CCTV provides more laughs than insights into meaning of patriotism
CCTV's vox pop last week on what it meant to be patriotic received hilarious responses - just like the last one it did, on happiness, a year ago.
During the National Day holiday, CCTV reporters asked some 2,000 people from all walks of life about their ideas on patriotism.
"Am I happy?" people asked as soon as reporters approached, remembering last year's survey on happiness that generated some famous answers. Most memorable was "my name is Zeng" from a migrant worker who misheard the question "are you happy" as "is your name Fu?"
Video: China state-run television asks Chinese citizens the meaning of patriotism
Both questions sound similar in Putonghua.
People of different age groups and occupations gave varying definitions of patriotism. For most old people, their strongest feelings were associated with historic struggles against the Japanese, the Kuomintang and colonial invaders. One interviewee, who had just visited the Old Summer Palace site destroyed in the second opium war, even cried.

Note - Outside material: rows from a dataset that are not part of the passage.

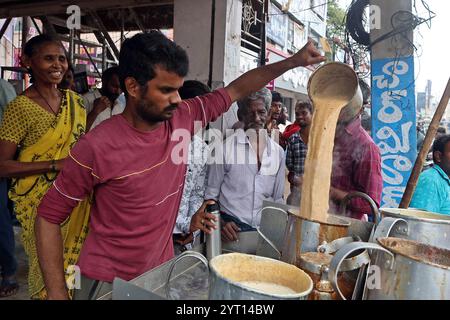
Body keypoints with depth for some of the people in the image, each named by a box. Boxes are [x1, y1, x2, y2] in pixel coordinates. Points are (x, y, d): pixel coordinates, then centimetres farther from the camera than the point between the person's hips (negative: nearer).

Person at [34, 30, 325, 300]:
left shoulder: (182, 118, -9)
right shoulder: (98, 146, -22)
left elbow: (236, 89, 4)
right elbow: (49, 215, -12)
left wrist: (293, 62, -1)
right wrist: (58, 293, -16)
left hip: (163, 270, 5)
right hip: (108, 281, -5)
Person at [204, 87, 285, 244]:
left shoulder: (278, 152, 9)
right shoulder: (226, 147, -5)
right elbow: (211, 195, 1)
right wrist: (221, 223, -13)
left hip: (265, 230, 4)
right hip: (232, 229, -4)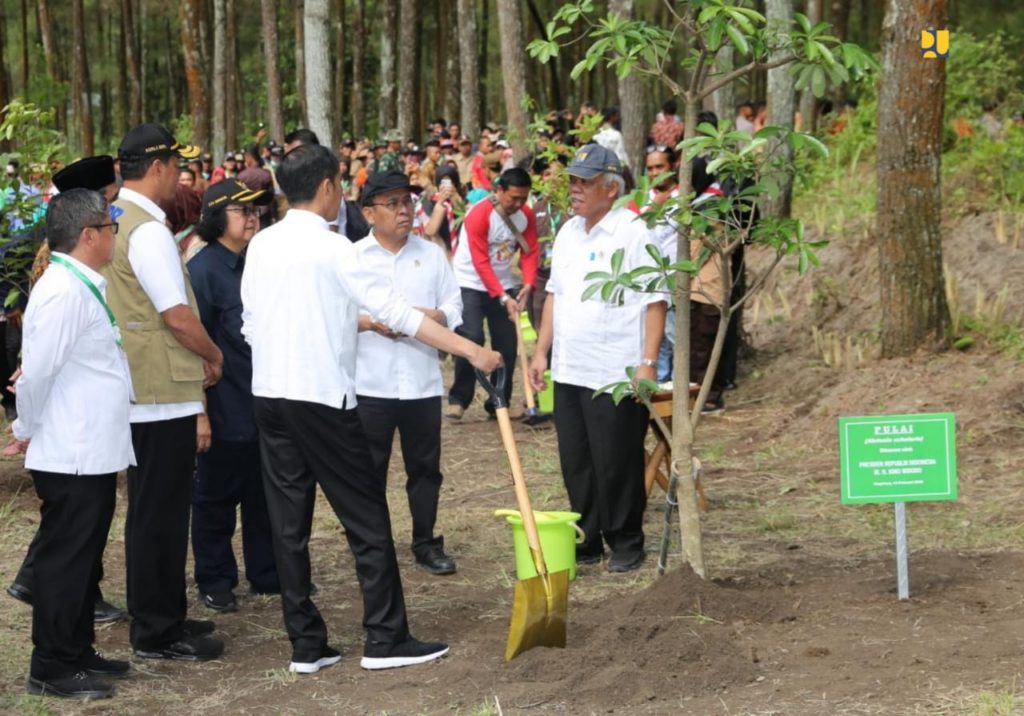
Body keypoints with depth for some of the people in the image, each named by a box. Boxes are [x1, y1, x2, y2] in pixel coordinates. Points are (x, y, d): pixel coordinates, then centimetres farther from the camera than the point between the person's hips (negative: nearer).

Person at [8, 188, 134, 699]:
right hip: (72, 458, -10)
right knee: (65, 560, -1)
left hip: (93, 454, 10)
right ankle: (52, 668, 7)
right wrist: (26, 430, -7)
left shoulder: (82, 287, 12)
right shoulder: (64, 292, -20)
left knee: (84, 559, 18)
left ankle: (77, 653, 28)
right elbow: (37, 372, -21)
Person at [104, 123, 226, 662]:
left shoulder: (116, 220, 11)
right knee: (161, 512, -2)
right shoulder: (148, 230, -18)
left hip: (137, 387, 10)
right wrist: (213, 357, -4)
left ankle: (161, 616, 28)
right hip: (163, 391, -10)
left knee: (154, 509, 17)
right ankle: (157, 633, 5)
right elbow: (178, 317, -21)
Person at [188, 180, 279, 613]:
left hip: (266, 405, 6)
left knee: (266, 495, 13)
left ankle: (268, 573, 25)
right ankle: (214, 581, 16)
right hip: (225, 410, -6)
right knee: (216, 499, 5)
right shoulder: (202, 270, -11)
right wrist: (199, 411, -18)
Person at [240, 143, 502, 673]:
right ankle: (385, 639, 4)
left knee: (288, 522, 8)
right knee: (367, 516, 2)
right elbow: (396, 312, -15)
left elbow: (250, 324, 13)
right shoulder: (331, 249, -12)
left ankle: (305, 644, 12)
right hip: (322, 397, -7)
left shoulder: (260, 246, 7)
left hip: (269, 394, 7)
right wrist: (471, 351, -14)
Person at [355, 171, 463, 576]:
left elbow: (454, 306, 6)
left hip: (423, 381, 2)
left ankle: (426, 543, 21)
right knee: (370, 469, 5)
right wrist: (369, 322, -19)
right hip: (370, 383, -2)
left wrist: (437, 316, -14)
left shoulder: (432, 255, 8)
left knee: (425, 466, 9)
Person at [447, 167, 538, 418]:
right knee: (471, 338, -18)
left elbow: (530, 252, -4)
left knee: (508, 343, 1)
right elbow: (481, 264, -23)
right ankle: (458, 399, -8)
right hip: (471, 284, -6)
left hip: (503, 285, 6)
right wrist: (503, 298, -27)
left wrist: (528, 284, -22)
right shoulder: (479, 215, -22)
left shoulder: (526, 215, -4)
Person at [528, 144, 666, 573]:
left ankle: (626, 545, 15)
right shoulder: (568, 233, 13)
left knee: (617, 466, 1)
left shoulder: (635, 232, -10)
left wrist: (648, 363, -17)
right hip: (568, 372, 7)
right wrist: (542, 350, 13)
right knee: (576, 464, 11)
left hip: (616, 374, -7)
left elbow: (655, 302, -12)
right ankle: (586, 542, 23)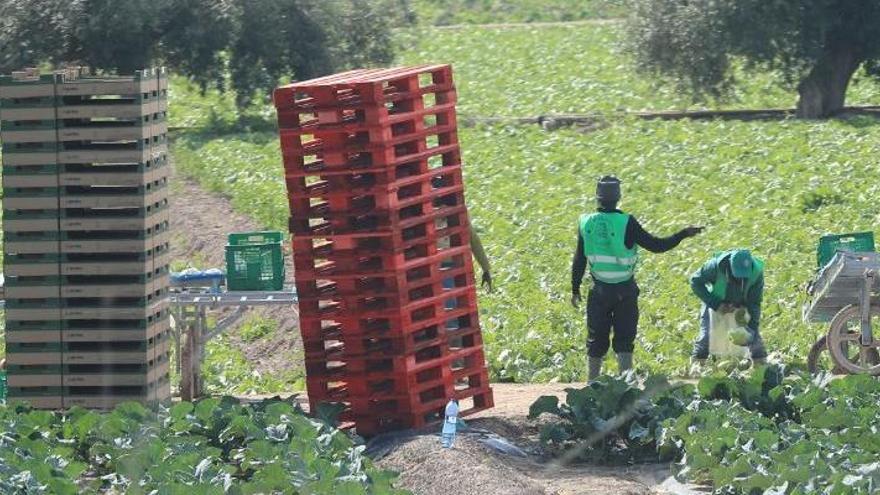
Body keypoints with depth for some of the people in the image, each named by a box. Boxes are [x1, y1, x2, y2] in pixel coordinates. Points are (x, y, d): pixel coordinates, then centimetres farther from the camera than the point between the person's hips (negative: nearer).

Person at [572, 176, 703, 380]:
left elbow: (579, 260, 1)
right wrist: (684, 235, -2)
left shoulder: (586, 222, -6)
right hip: (625, 290, -2)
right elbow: (655, 245, -12)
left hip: (600, 290, 2)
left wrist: (575, 289, 11)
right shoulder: (627, 223, -16)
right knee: (624, 340, 5)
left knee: (596, 340, 13)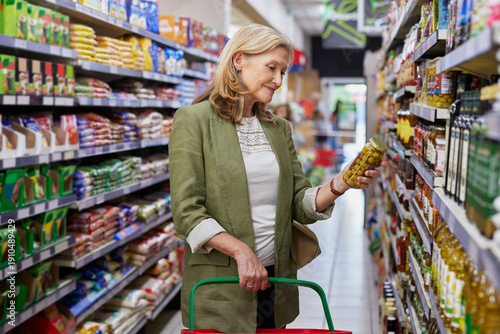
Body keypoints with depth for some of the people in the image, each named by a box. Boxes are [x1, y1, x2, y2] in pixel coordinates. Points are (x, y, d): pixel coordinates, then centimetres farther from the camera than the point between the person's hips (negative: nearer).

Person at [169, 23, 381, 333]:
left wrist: (340, 184, -11)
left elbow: (301, 205, 6)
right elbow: (186, 211, -14)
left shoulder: (279, 128, 10)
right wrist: (241, 251, -22)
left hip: (276, 281, 6)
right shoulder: (194, 120, -8)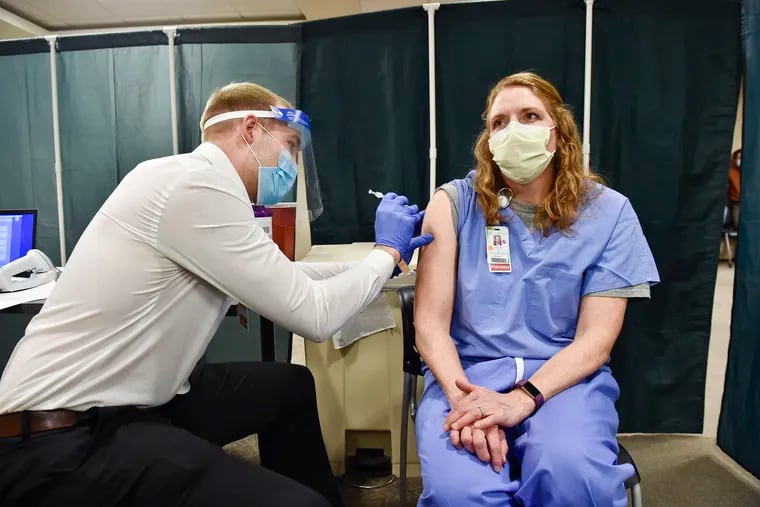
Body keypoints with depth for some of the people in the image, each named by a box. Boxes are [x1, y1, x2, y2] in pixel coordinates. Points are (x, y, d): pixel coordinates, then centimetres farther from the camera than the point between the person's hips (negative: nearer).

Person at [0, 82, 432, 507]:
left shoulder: (197, 184, 9)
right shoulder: (198, 184, -20)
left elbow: (283, 279, 17)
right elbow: (313, 315, -18)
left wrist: (382, 256, 16)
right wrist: (387, 251, -2)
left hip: (126, 403, 10)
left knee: (292, 385, 17)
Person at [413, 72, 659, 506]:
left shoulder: (608, 212, 3)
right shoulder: (455, 202, 1)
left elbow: (596, 338, -3)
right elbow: (431, 323, -4)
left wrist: (522, 399, -19)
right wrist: (463, 397, -22)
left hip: (564, 376, 1)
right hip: (467, 372, 0)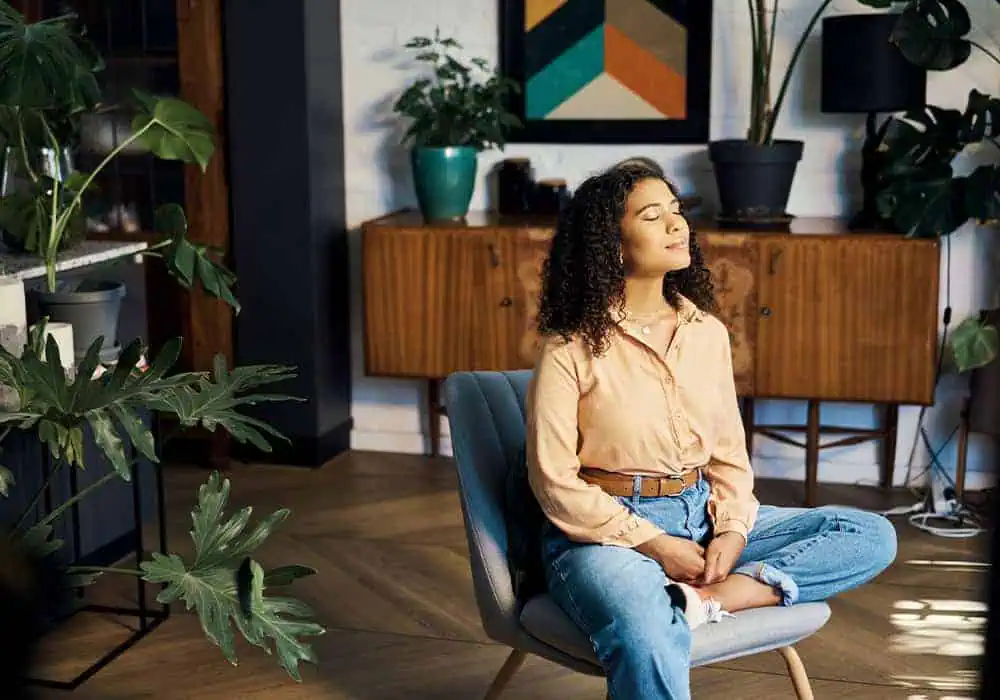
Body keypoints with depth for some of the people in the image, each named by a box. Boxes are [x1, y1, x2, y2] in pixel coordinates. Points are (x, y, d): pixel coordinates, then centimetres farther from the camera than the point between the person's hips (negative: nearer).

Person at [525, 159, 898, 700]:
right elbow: (555, 481, -9)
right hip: (605, 530, -7)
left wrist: (732, 529, -7)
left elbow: (729, 453, 12)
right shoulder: (571, 348, -8)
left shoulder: (708, 333, 7)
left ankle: (702, 599, -22)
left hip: (700, 517, 7)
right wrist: (655, 544, -15)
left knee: (872, 537, -8)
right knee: (646, 644, -41)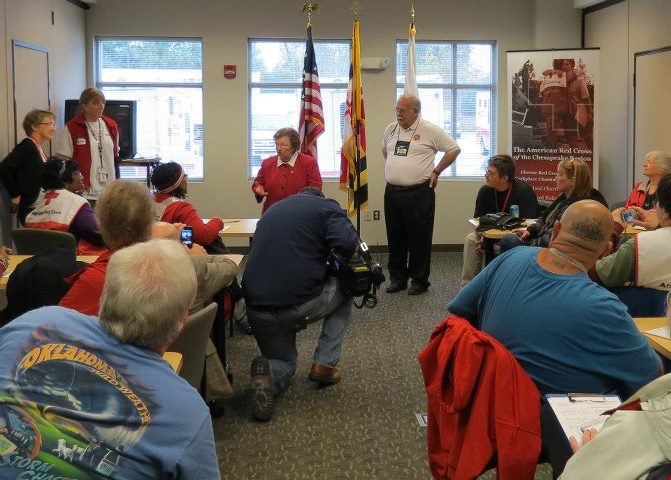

But younger people and those from rural areas were nonchalant, saying that "minding their own business" was their way of being patriotic. When asked if they ever expressed patriotic feelings in public, most said it would be embarrassing.
In one clip, upon being approached by a reporter, a watermelon farmer out in his field turned around and said: "I thought you came to buy melons". In another clip, when asked whom he considered to be a patriot, a university student in Beijing answered "missile" before rushing away on his bike, referring to the Patriot missiles used by the US military.
Some internet users said such answers proved the questions were ridiculous and accused CCTV of forcing people to "fake patriotism" a year after forcing them to "fake happiness".
"CCTV going around asking people 'do you love the country or not' is like a young girl asking a boyfriend 'do you love me or not'," wrote one Weibo user.
But it was hard to tell if people's laughable answers were deliberate sarcasm. Zhan Jiang , a journalism professor at Beijing Foreign Studies University, said it was also hard to tell if CCTV had also gone for laughs.
"One shouldn't take the questions and answers too seriously; it's entertainment," Zhan said. "Surveys like this serve dual purposes for CCTV - fulfilling political tasks and attracting eyeballs."
Patriotism, Zhan pointed out, has been mixed with nationalism and loaded with ideology since Mao's time, but in contemporary China, which he called a "post-totalitarian state", ideology was trickier: "Japan is sometimes an enemy, and sometimes not."
That many respondents linked patriotism with the Japanese invasion showed how ideology in public discourse lagged behind that in foreign policy.
But Dr Benson Wong Wai-kwok, assistant professor in the department of government and international Studies at Hong Kong Baptist University, said people do not always believe what they say on camera.
"They know it is only propaganda," Wong said. "Patriotism is a big illusion in the media. There is a big contrast between how officials promote patriotism and their actual behaviour - such as obtaining foreign passports."
Outspoken property tycoon Ren Zhiqiang wrote on his microblog that CCTV censored his answer. "I said that a patriot 'tried to criticise the government for all its mistakes in order to bring the nation better lives, and more rights and freedom'."